### Extrait du texte
2. En premier lieu, aux termes de l'article L. 435-2 du code de l'entrée et du séjour des étrangers et du droit d'asile : " L'étranger accueilli par les organismes mentionnés au premier alinéa de l'article L. 265-1 du code de l'action sociale et des familles et justifiant de trois années d'activité ininterrompue au sein de ce dernier, du caractère réel et sérieux de cette activité et de ses perspectives d'intégration, peut se voir délivrer une carte de séjour temporaire portant la mention " salarié ", " travailleur temporaire " ou " vie privée et familiale ", sans que soit opposable la condition prévue à l'article L. 412-1. / Les modalités d'application du présent article sont définies par décret en Conseil d'Etat. ".

### Données fournies
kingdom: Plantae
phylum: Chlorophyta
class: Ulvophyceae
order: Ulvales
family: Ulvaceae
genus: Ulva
---
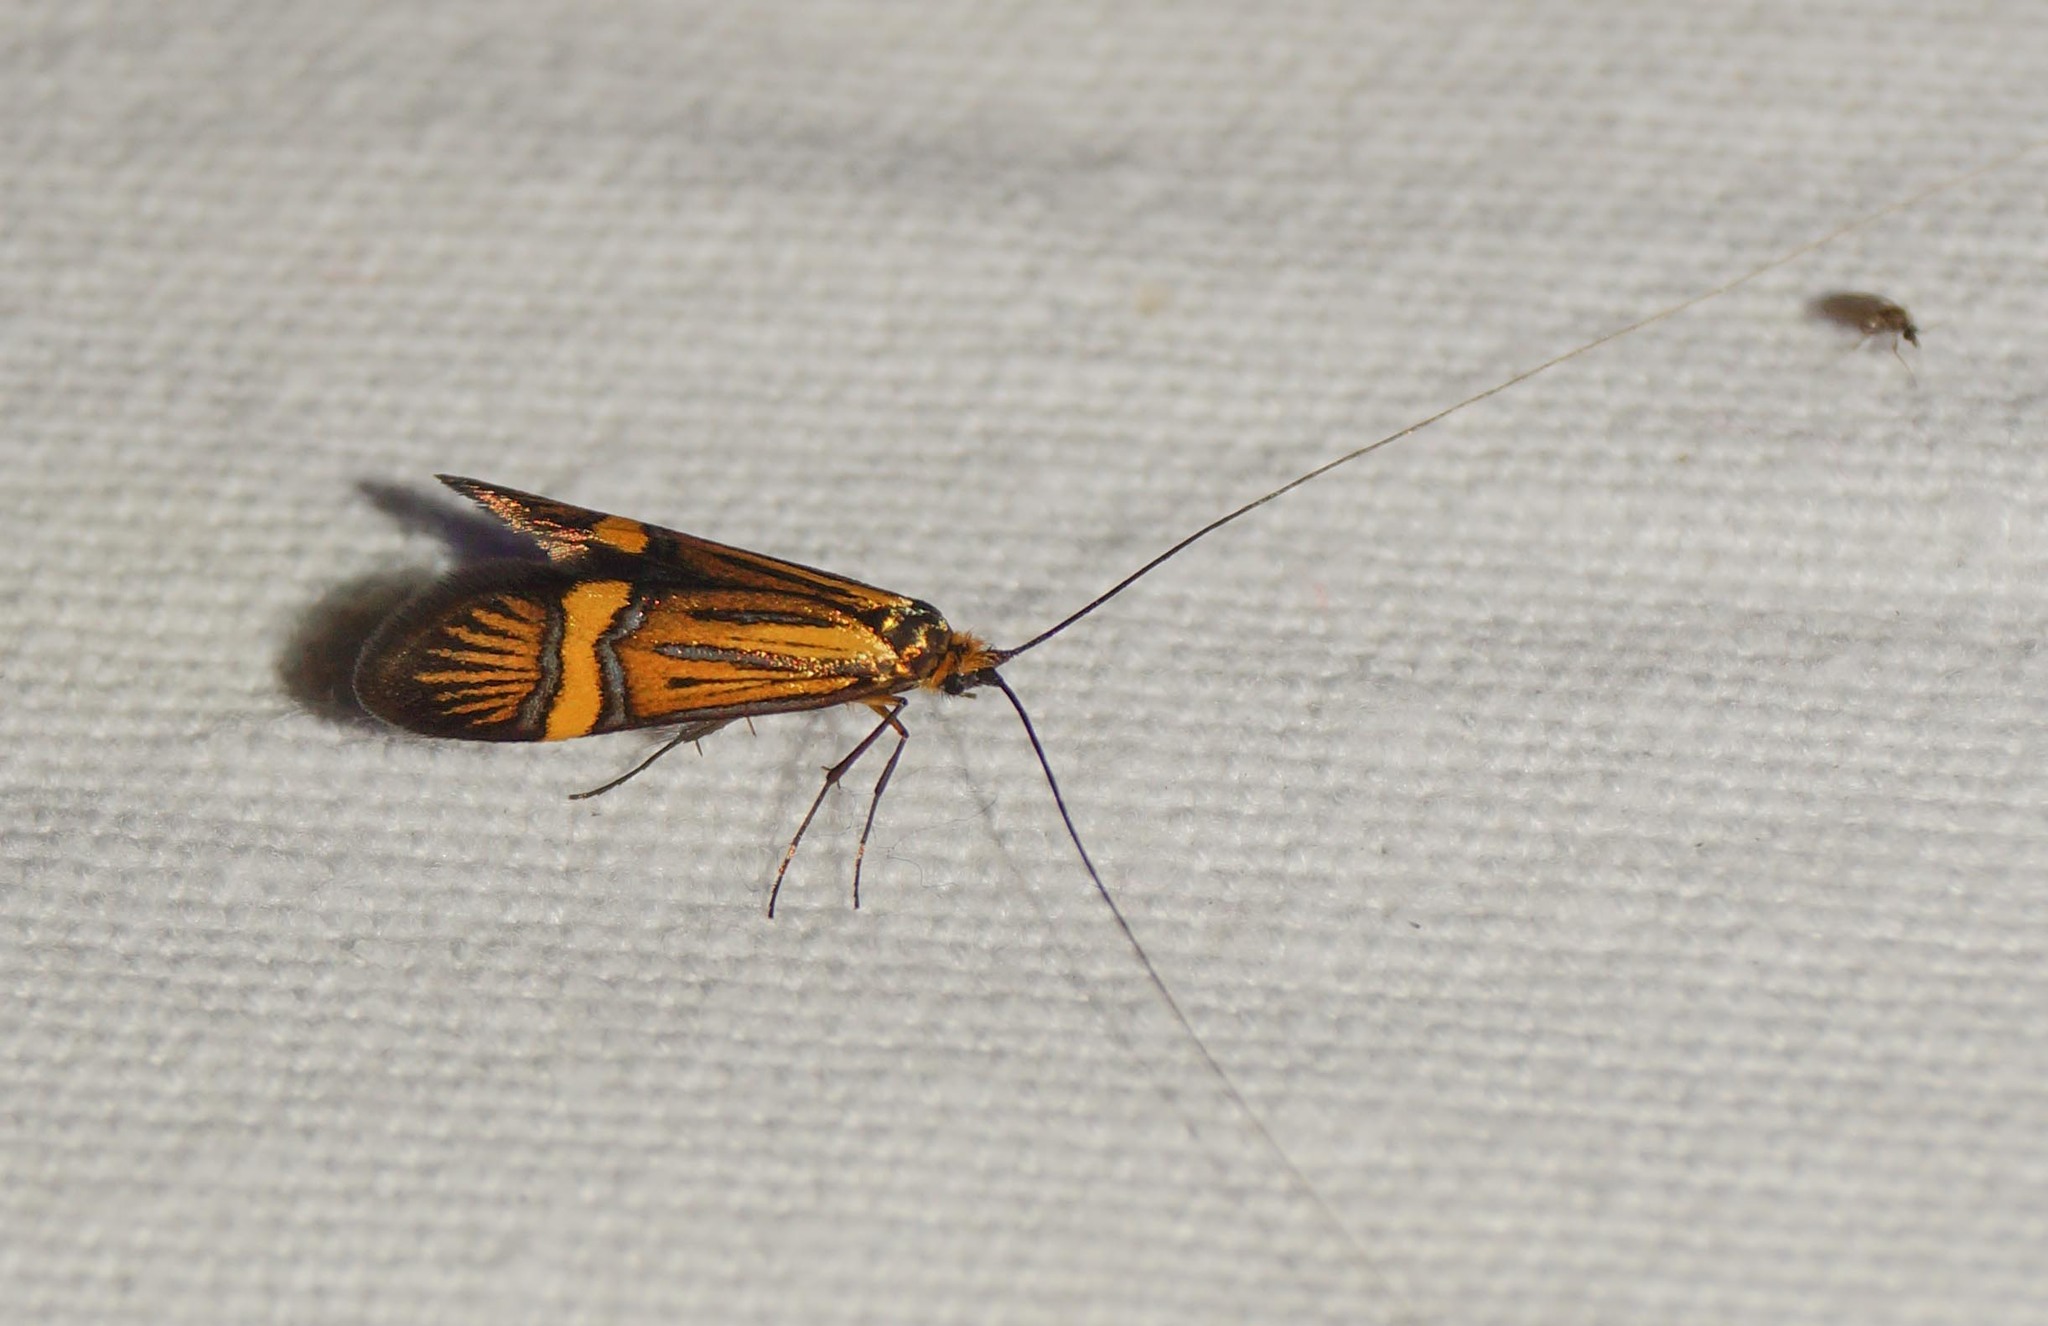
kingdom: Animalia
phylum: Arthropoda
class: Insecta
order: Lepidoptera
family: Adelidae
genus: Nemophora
* * *
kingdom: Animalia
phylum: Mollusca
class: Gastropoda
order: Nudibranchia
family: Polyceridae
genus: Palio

### Consignes
1/ Répondez à chaque question d'après l'extrait sur la carte de séjour :
(a) Combien d'années d'activité ininterrompue l'étranger doit-il justifier ?
(b) Quelles mentions la carte de séjour temporaire peut-elle porter ?
(c) Par quel texte les modalités d'application de l'article sont-elles définies ?
2/ Les affirmations suivantes sont-elles conformes à l'extrait sur la carte de séjour ? Répondez par oui ou par non, en citant les mots du texte qui tranchent.
(a) La condition prévue à l'article L. 412-1 peut être opposée à l'étranger.
(b) Les organismes d'accueil sont ceux mentionnés au premier alinéa de l'article L. 265-1 du code de l'action sociale et des familles.
(c) La carte de séjour temporaire est délivrée de plein droit à l'étranger qui remplit les conditions.
3/ Prolongez l'extrait sur la carte de séjour à partir de sa dernière phrase.

### Corrigé
1/
(a) Trois années.
(b) « salarié », « travailleur temporaire » ou « vie privée et familiale ».
(c) Par décret en Conseil d'Etat.

2/
(a) Non : « sans que soit opposable la condition prévue à l'article L. 412-1 ».
(b) Oui : « accueilli par les organismes mentionnés au premier alinéa de l'article L. 265-1 du code de l'action sociale et des familles ».
(c) Non : « peut se voir délivrer une carte de séjour temporaire ».

3/
3. L'article L. 435-2 du code de l'entrée et du séjour des étrangers et du droit d'asile, dès lors qu'il est relatif aux conditions dans lesquelles les étrangers peuvent être admis à séjourner en France, ne s'applique pas aux ressortissants algériens, dont la situation est régie de manière exclusive par l'accord franco-algérien du 27 décembre 1968. Il s'ensuit que M. B... ne peut utilement soutenir que le préfet a méconnu ces dispositions en refusant de lui délivrer un titre de séjour.

4. Les stipulations de l'accord franco-algérien n'interdisent toutefois pas au préfet de délivrer un certificat de résidence à un ressortissant algérien qui ne remplit pas l'ensemble des conditions auxquelles est subordonnée sa délivrance de plein droit. Il appartient au préfet, dans l'exercice du pouvoir discrétionnaire dont il dispose sur ce point, d'apprécier, compte tenu de l'ensemble des éléments de la situation personnelle de l'intéressé, l'opportunité d'une mesure de régularisation.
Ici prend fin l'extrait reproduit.